The government will release into the community thousands of arrivals who will be stripped of the right to work and other privileges afforded to previous asylum seekers. They will be left for up to five years with limited bridging visas which forbid work and family reunions, and offered limited rental assistance and welfare payments of $438.40 a fortnight. It is increasingly adopting cruelty as a deterrent.
The ALP is tying itself in knots as it slowly crawls its way back to embracing more of the Coalition policy of the Howard era (offshore processing and mandatory detention are now Labor policy) under its ''no advantage'' test. The Coalition continues to call the asylum seekers illegals and to use the “opening of the floodgates" (the swamped meme) rhetoric. Now it will stir the resentment about the illegals living off welfare being paid for by the struggling hard working Aussie battlers by playing the politics of demonising refugees.
2013 is an election year and so the high-octane polarized political debate over a complex issue will continue with its appeal to the Anglo-Australian marginal electorates in western Sydney. The realities of region give way to the local demands of the political parties and a core problem – namely, what to do with the increasing numbers of transit migrants coming to Indonesia for whom fast resettlement is unavailable – remains unsolved.
What has happened to the idea that substantial refugee processing facilities to be set up in Indonesia to help speed up 'legal' resettlement through our recently expanded humanitarian resettlement program – up from 13,000 a year to 20,000? What has happened to the the 'Malaysia solution', with its e 'swapping' 800 sea-borne refugees, for 4000 processed refugees from Malaysia and plans for basic health and education for refugees flown to Malaysia?

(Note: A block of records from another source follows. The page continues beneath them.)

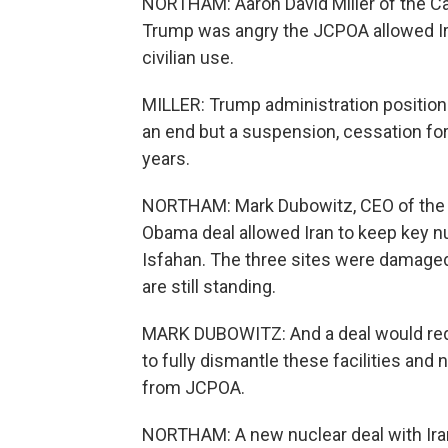
NORTHAM: Aaron David Miller of the C
Trump was angry the JCPOA allowed Ir
civilian use.
MILLER: Trump administration position 
an end but a suspension, cessation for
years.
NORTHAM: Mark Dubowitz, CEO of the 
Obama deal allowed Iran to keep key nu
Isfahan. The three sites were damaged 
are still standing.
MARK DUBOWITZ: And a deal would requi
to fully dismantle these facilities and
from JCPOA.
NORTHAM: A new nuclear deal with Iran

Refugee status is going to be deferred four or five years in implementation of the “no advantage” test. If you are a fair dinkum refugee you will stay here but be forbidden to work, not able to get a protection visa, and therefore not able to get family reunion.
Won't moving asylum seekers out of detention and into the community without adequate access to rights and entitlements foster destitution? Won't it create a supply of labour and expose asylum seekers to exploitation and harm in workplaces? What does living in the community mean? Does it mean that asylum seekers are clustered in remote areas far from amenities and services?